Talking about vaginas isn’t easy. Many of the monologues discuss ways in which vaginas have been abused. Though interspersed with more lighthearted matters, such as poop jokes or teddy bears, the monologues show that the history of vaginas has not been a pretty one. Out of concern for the well-being of their audience, directors Kirsten Nygaard and Becca Gilbert made sure that trigger warnings are outlined in the program. Additionally, the Women’s Center staff will be at the event for any audience member who needs extra attention. Attending this performance is meant to be both a powerful and safe experience for all.
“The heart is capable of sacrifice. So is the vagina,” fourth-year film & media studies major Josephine Amos performed. Her monologue about birth communicated both the power and frailty of the vagina. With near-horror in her face, she described the ugly, blood-filled trials the vagina undergoes to bring life.
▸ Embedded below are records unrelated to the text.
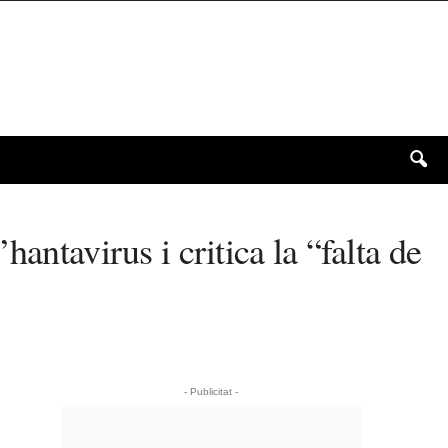
antavirus i critica la “falta de
- Publicitat -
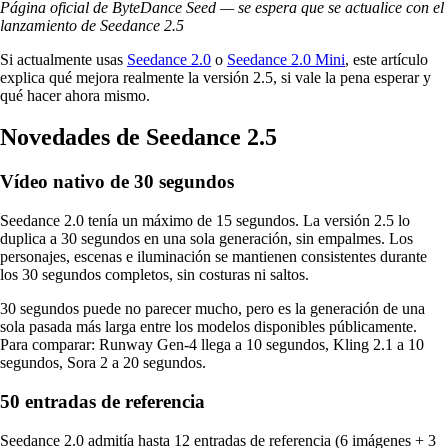
Página oficial de ByteDance Seed — se espera que se actualice con el
lanzamiento de Seedance 2.5
Si actualmente usas
Seedance 2.0
o
Seedance 2.0 Mini
, este artículo
explica qué mejora realmente la versión 2.5, si vale la pena esperar y
qué hacer ahora mismo.
Novedades de Seedance 2.5
Vídeo nativo de 30 segundos
Seedance 2.0 tenía un máximo de 15 segundos. La versión 2.5 lo
duplica a 30 segundos en una sola generación, sin empalmes. Los
personajes, escenas e iluminación se mantienen consistentes durante
los 30 segundos completos, sin costuras ni saltos.
30 segundos puede no parecer mucho, pero es la generación de una
sola pasada más larga entre los modelos disponibles públicamente.
Para comparar: Runway Gen-4 llega a 10 segundos, Kling 2.1 a 10
segundos, Sora 2 a 20 segundos.
50 entradas de referencia
Seedance 2.0 admitía hasta 12 entradas de referencia (6 imágenes + 3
But in the end, Amos paused in wonder at this beautiful power of the female body which bleeds life into this beautiful world.
Second-year feminist studies and theatre double major Alessandra Albanese makes her UCSB acting debut in this performance with her original Herstory, “Warrior.” Albanese drew inspiration for her monologue — a message to a potential daughter — from the pervasive loneliness she perceives as a symptom of feeling unloved.
“I would want [my child] to know without a doubt that there is at least one person who cares about them more than any other person in the world. I don’t think that’s a message that is limited to kids, though, and so I’m trying to share this message with anyone who wants to listen,” Albanese said.
Herstories are original monologues written by UCSB’s student body that give Ensler’s wide-reaching stories a personalized edge. The combination of the two story sets makes the female voice particularly relevant to the Isla Vista and UCSB communities.
As a whole, the performance is at times jarring. It is more forward and blunt about the reality of the female sex organ than most are used to. But that’s sort of the point. “
The Vagina Monologues was originally written as a response to a widespread cultural silence on women’s vaginas,” Albanese said. That cultural silence persists today, and without such a forward response, the silence will continue.
“The Vagina Monologues and Herstories” performs on Friday Feb. 27 at 8 p.m., and on Saturday Feb. 28 at both 2 p.m. and 8 p.m. in Campbell Hall. Tickets are $10, with all proceeds going to the Santa Barbara Rape Crisis Center and One Billion Rising. Tickets can be purchased from cast members (TIP: search for a vagina costume in the Arbor), the A.S. ticket office and at the door.